Now its not just the severity of sentences but the conditions and the purposes of confinement. Professor Whittman makes the charge, that the purpose and the mission of our prisons is to degrade and to demean the prisoner and to deprive them of their dignity and that is a serious charge. I think this association should look carefully at that charge.

The debate on the purposes of prison, should it be deterrence, should it be prevention, should it be rehabilitation, has been going on for a long time. But please don't think it's a tired debate. That debate must be renewed given the number of people we have in our prisons. We have to find some way to bridge the gap between skepticism about rehabilitation and the fact that so many of your fellow citizens, and your fellow humans, are being maintained in prison. And we have to ask, 'Why are they there?' We have to ask if there are better ways to prevent the addiction to crime which causes the cycle of recidivism.

Now there are powerful reasons for confining some prisoners and thereby incapacitating them from committing further crimes. In some classes of cases after the prisoner has been convicted we find out that he has committed scores of crimes before he was apprehended so one conviction serves to incapacitate someone for scores of crimes. So there are reasons for incapacitation.

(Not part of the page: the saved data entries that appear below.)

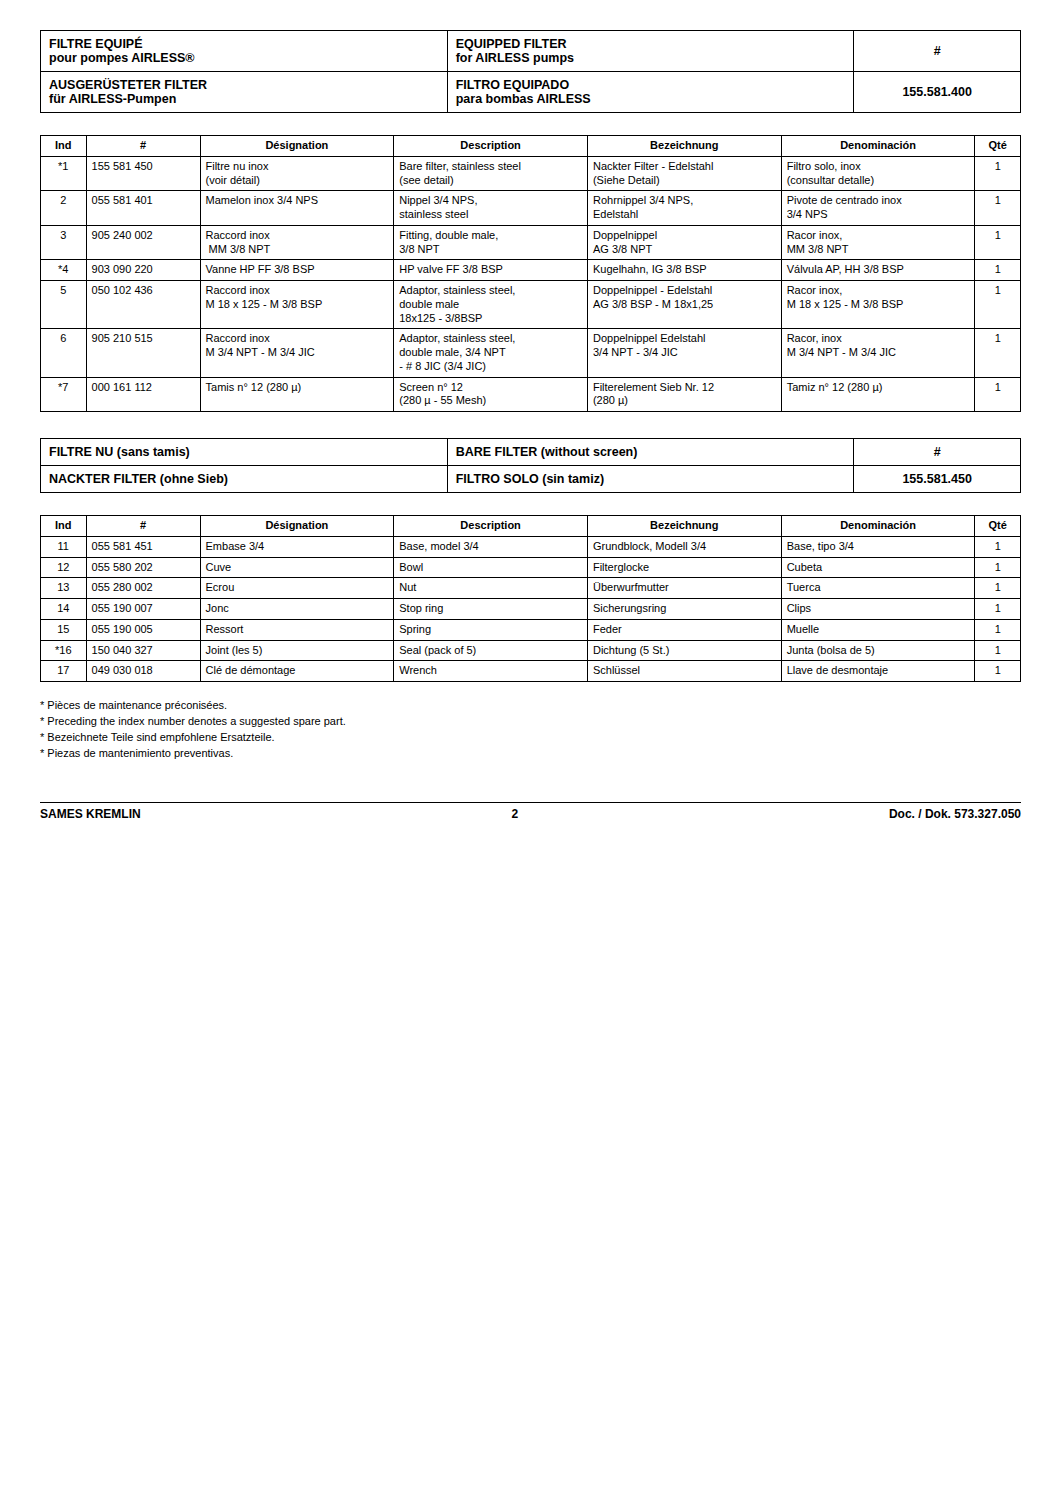| FILTRE EQUIPÉ pour pompes AIRLESS® | EQUIPPED FILTER for AIRLESS pumps | # |
| AUSGERÜSTETER FILTER für AIRLESS-Pumpen | FILTRO EQUIPADO para bombas AIRLESS | 155.581.400 |
| Ind | # | Désignation | Description | Bezeichnung | Denominación | Qté |
| --- | --- | --- | --- | --- | --- | --- |
| *1 | 155 581 450 | Filtre nu inox (voir détail) | Bare filter, stainless steel (see detail) | Nackter Filter - Edelstahl (Siehe Detail) | Filtro solo, inox (consultar detalle) | 1 |
| 2 | 055 581 401 | Mamelon inox 3/4 NPS | Nippel 3/4 NPS, stainless steel | Rohrnippel 3/4 NPS, Edelstahl | Pivote de centrado inox 3/4 NPS | 1 |
| 3 | 905 240 002 | Raccord inox MM 3/8 NPT | Fitting, double male, 3/8 NPT | Doppelnippel AG 3/8 NPT | Racor inox, MM 3/8 NPT | 1 |
| *4 | 903 090 220 | Vanne HP FF 3/8 BSP | HP valve FF 3/8 BSP | Kugelhahn, IG 3/8 BSP | Válvula AP, HH 3/8 BSP | 1 |
| 5 | 050 102 436 | Raccord inox M 18 x 125 - M 3/8 BSP | Adaptor, stainless steel, double male 18x125 - 3/8BSP | Doppelnippel - Edelstahl AG 3/8 BSP - M 18x1,25 | Racor inox, M 18 x 125 - M 3/8 BSP | 1 |
| 6 | 905 210 515 | Raccord inox M 3/4 NPT - M 3/4 JIC | Adaptor, stainless steel, double male, 3/4 NPT - # 8 JIC (3/4 JIC) | Doppelnippel Edelstahl 3/4 NPT - 3/4 JIC | Racor, inox M 3/4 NPT - M 3/4 JIC | 1 |
| *7 | 000 161 112 | Tamis n° 12 (280 µ) | Screen n° 12 (280 µ - 55 Mesh) | Filterelement Sieb Nr. 12 (280 µ) | Tamiz n° 12 (280 µ) | 1 |
| FILTRE NU (sans tamis) | BARE FILTER (without screen) | # |
| NACKTER FILTER (ohne Sieb) | FILTRO SOLO (sin tamiz) | 155.581.450 |
| Ind | # | Désignation | Description | Bezeichnung | Denominación | Qté |
| --- | --- | --- | --- | --- | --- | --- |
| 11 | 055 581 451 | Embase 3/4 | Base, model 3/4 | Grundblock, Modell 3/4 | Base, tipo 3/4 | 1 |
| 12 | 055 580 202 | Cuve | Bowl | Filterglocke | Cubeta | 1 |
| 13 | 055 280 002 | Ecrou | Nut | Überwurfmutter | Tuerca | 1 |
| 14 | 055 190 007 | Jonc | Stop ring | Sicherungsring | Clips | 1 |
| 15 | 055 190 005 | Ressort | Spring | Feder | Muelle | 1 |
| *16 | 150 040 327 | Joint (les 5) | Seal (pack of 5) | Dichtung (5 St.) | Junta (bolsa de 5) | 1 |
| 17 | 049 030 018 | Clé de démontage | Wrench | Schlüssel | Llave de desmontaje | 1 |
* Pièces de maintenance préconisées.
* Preceding the index number denotes a suggested spare part.
* Bezeichnete Teile sind empfohlene Ersatzteile.
* Piezas de mantenimiento preventivas.
SAMES KREMLIN 2 Doc. / Dok. 573.327.050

But that simply can't be the sole function of our prisons. There are people who devote their lives to bettering the cause of prisoners. But they can't bring them, [stumbling on a part], what do you call a tape deck that you can listen to with earphones, a Walkman. The prisoner can't get a course in music or philosophy or religion. And of course this may be reaching too high for many because one in five prisoners is functionally illiterate and of those at least half are absolutely illiterate.

This is not to say that prisons are not trying in some instances. There are education programs in all the federal prisons and most state prisons. A substantial number of prisoners get their General Education degree. But it is not enough.

Out of sight out of mind is not acceptable for any part of our justice system. And those of you who are civil practitioners can use your talents in organizing systems. In forming corporations. In finding evidence. In urging governmental policies. To help your association address these problems. I've talked just today with President Carlton and President-elect Archer and they confirm that it would not be presumptuous for me to ask this association, through its appropriate committees, to report on these matters.

To the American people, it is not acceptable, for all of our prisoners and for all of our prisons to borrow a sign from Mr. Dante's "Inferno", 'Leave aside all hope ye who enter here.' This we cannot do.